• _Task data_:

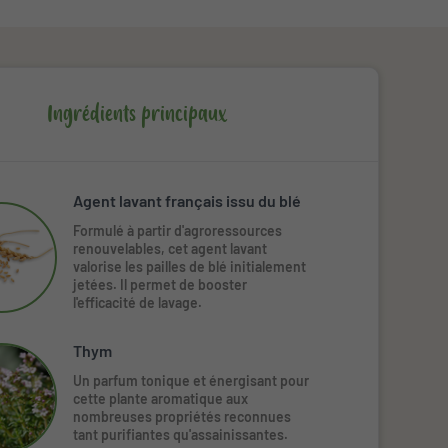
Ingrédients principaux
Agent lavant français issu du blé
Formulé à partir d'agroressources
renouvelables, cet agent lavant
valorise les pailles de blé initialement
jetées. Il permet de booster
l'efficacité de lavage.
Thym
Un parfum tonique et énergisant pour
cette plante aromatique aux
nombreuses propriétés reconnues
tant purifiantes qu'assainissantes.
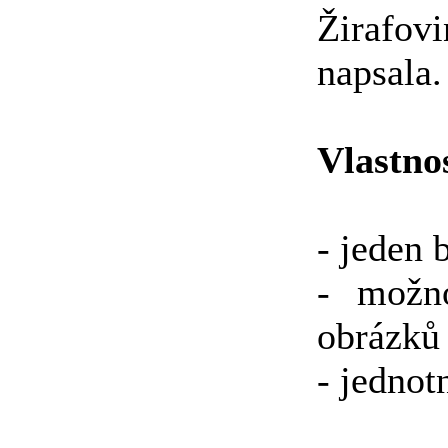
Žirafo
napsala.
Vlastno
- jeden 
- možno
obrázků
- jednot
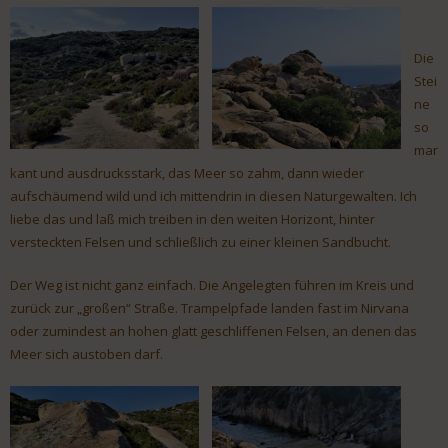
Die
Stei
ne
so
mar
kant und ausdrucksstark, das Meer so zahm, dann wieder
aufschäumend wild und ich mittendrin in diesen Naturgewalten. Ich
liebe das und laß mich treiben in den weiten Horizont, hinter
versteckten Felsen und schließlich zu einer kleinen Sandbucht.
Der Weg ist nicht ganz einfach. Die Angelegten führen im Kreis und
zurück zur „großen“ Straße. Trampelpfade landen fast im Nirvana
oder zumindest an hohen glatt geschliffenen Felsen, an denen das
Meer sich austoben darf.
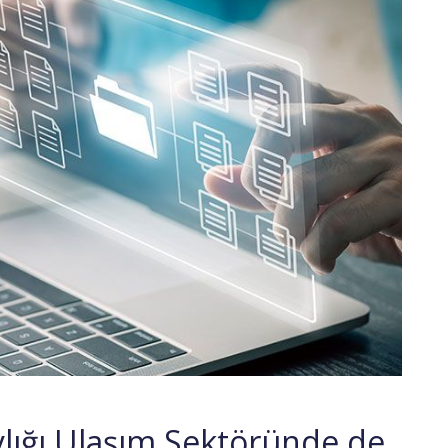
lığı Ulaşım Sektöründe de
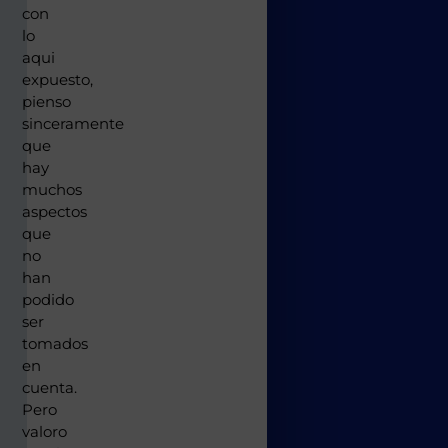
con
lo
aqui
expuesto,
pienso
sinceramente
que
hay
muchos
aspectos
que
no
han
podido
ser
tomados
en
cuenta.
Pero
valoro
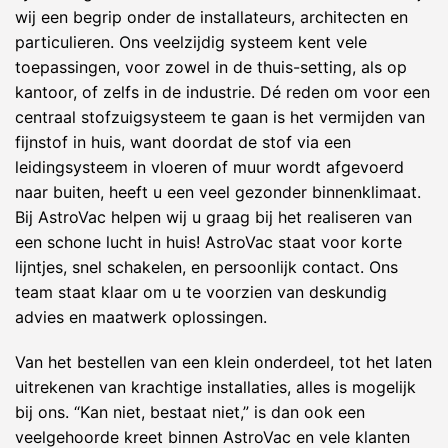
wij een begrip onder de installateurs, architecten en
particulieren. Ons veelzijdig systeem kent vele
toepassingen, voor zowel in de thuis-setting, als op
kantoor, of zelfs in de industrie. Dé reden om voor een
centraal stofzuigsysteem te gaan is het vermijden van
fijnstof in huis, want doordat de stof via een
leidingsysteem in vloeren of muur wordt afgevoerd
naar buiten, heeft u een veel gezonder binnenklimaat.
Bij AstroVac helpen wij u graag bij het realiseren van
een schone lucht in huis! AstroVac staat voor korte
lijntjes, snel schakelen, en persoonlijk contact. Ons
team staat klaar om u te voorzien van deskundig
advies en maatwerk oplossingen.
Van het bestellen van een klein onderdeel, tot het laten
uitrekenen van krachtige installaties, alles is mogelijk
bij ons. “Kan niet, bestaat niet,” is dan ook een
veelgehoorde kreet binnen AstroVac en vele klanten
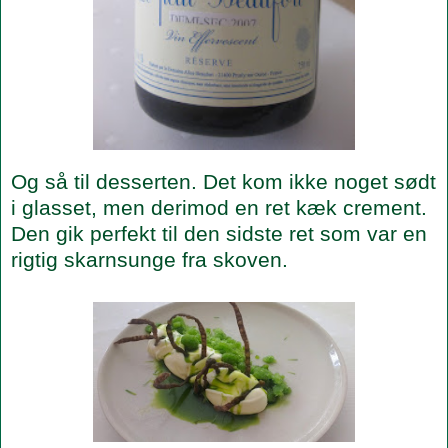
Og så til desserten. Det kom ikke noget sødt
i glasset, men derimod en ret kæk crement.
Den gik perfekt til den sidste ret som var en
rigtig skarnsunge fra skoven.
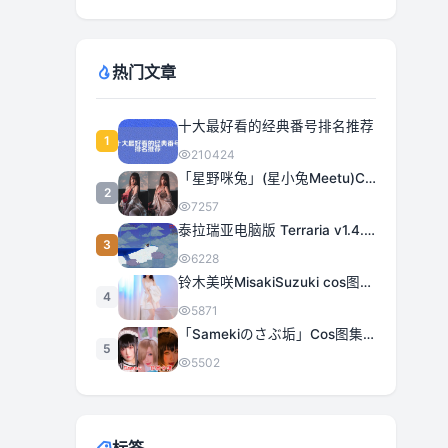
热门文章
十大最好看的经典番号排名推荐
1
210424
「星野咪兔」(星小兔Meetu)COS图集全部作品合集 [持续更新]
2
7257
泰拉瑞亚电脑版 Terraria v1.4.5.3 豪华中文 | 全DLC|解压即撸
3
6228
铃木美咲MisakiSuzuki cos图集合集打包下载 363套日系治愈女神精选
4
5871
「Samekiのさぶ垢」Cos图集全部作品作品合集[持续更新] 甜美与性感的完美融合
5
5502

---

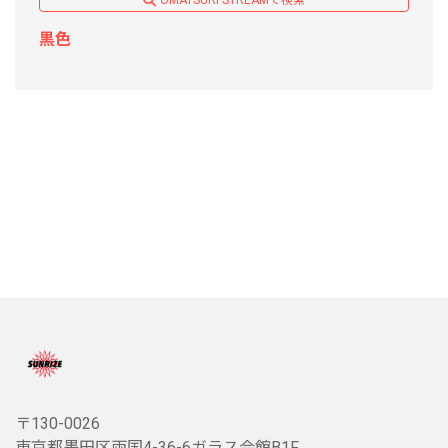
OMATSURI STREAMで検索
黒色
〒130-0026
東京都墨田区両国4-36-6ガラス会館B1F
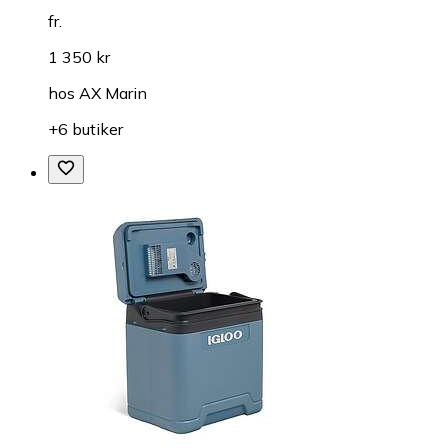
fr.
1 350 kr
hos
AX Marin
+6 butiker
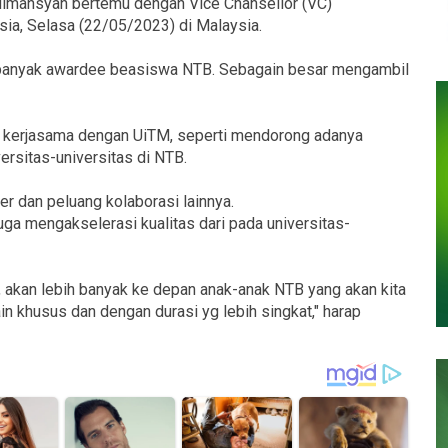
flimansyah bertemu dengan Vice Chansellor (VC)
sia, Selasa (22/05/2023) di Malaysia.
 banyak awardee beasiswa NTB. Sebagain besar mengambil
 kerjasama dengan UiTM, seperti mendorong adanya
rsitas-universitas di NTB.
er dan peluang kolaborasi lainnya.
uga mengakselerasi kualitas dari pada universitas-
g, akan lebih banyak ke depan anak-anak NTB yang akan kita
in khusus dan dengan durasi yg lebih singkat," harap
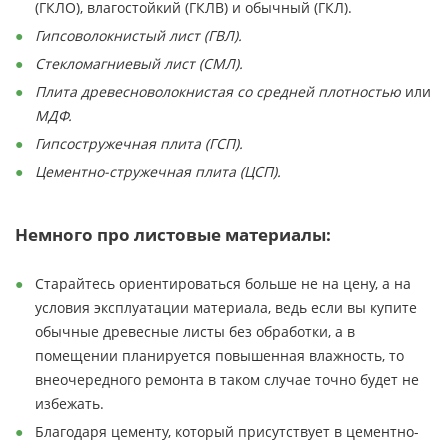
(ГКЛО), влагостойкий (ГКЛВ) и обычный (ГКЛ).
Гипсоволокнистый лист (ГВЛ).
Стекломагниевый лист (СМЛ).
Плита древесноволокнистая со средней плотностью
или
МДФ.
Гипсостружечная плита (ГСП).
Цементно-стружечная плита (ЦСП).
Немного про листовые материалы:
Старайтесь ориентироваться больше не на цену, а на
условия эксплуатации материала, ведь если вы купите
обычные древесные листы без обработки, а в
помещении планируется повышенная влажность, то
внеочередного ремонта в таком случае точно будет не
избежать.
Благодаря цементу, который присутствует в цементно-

...

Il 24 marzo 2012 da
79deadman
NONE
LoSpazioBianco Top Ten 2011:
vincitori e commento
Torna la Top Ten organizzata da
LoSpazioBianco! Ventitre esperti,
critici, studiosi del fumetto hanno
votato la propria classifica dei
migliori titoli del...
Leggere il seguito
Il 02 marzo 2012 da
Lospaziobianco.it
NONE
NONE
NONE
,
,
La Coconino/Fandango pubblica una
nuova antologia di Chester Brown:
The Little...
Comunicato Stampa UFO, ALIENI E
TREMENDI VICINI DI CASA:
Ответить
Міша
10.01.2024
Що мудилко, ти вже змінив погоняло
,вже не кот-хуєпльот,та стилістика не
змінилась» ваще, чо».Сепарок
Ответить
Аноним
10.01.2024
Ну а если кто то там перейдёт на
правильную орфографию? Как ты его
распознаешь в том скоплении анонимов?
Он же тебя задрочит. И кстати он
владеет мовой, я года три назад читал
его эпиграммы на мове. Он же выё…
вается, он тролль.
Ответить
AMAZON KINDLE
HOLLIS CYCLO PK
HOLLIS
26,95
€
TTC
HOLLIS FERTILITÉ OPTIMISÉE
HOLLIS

• _What to produce_: Reproduce the data from the line with "Ingrédients principaux" up to and including the line with "rigtig skarnsunge fra skoven.", without any changes. Leave the pictures out.

• _Exercise output_:
Ingrédients principaux
Agent lavant français issu du blé
Formulé à partir d'agroressources
renouvelables, cet agent lavant
valorise les pailles de blé initialement
jetées. Il permet de booster
l'efficacité de lavage.
Thym
Un parfum tonique et énergisant pour
cette plante aromatique aux
nombreuses propriétés reconnues
tant purifiantes qu'assainissantes.
Žirafo
napsala.
Vlastno
- jeden 
- možno
obrázků
- jednot
Die
Stei
ne
so
mar
kant und ausdrucksstark, das Meer so zahm, dann wieder
aufschäumend wild und ich mittendrin in diesen Naturgewalten. Ich
liebe das und laß mich treiben in den weiten Horizont, hinter
versteckten Felsen und schließlich zu einer kleinen Sandbucht.
Der Weg ist nicht ganz einfach. Die Angelegten führen im Kreis und
zurück zur „großen“ Straße. Trampelpfade landen fast im Nirvana
oder zumindest an hohen glatt geschliffenen Felsen, an denen das
Meer sich austoben darf.
lığı Ulaşım Sektöründe de
con
lo
aqui
expuesto,
pienso
sinceramente
que
hay
muchos
aspectos
que
no
han
podido
ser
tomados
en
cuenta.
Pero
valoro
wij een begrip onder de installateurs, architecten en
particulieren. Ons veelzijdig systeem kent vele
toepassingen, voor zowel in de thuis-setting, als op
kantoor, of zelfs in de industrie. Dé reden om voor een
centraal stofzuigsysteem te gaan is het vermijden van
fijnstof in huis, want doordat de stof via een
leidingsysteem in vloeren of muur wordt afgevoerd
naar buiten, heeft u een veel gezonder binnenklimaat.
Bij AstroVac helpen wij u graag bij het realiseren van
een schone lucht in huis! AstroVac staat voor korte
lijntjes, snel schakelen, en persoonlijk contact. Ons
team staat klaar om u te voorzien van deskundig
advies en maatwerk oplossingen.
Van het bestellen van een klein onderdeel, tot het laten
uitrekenen van krachtige installaties, alles is mogelijk
bij ons. “Kan niet, bestaat niet,” is dan ook een
veelgehoorde kreet binnen AstroVac en vele klanten
Og så til desserten. Det kom ikke noget sødt
i glasset, men derimod en ret kæk crement.
Den gik perfekt til den sidste ret som var en
rigtig skarnsunge fra skoven.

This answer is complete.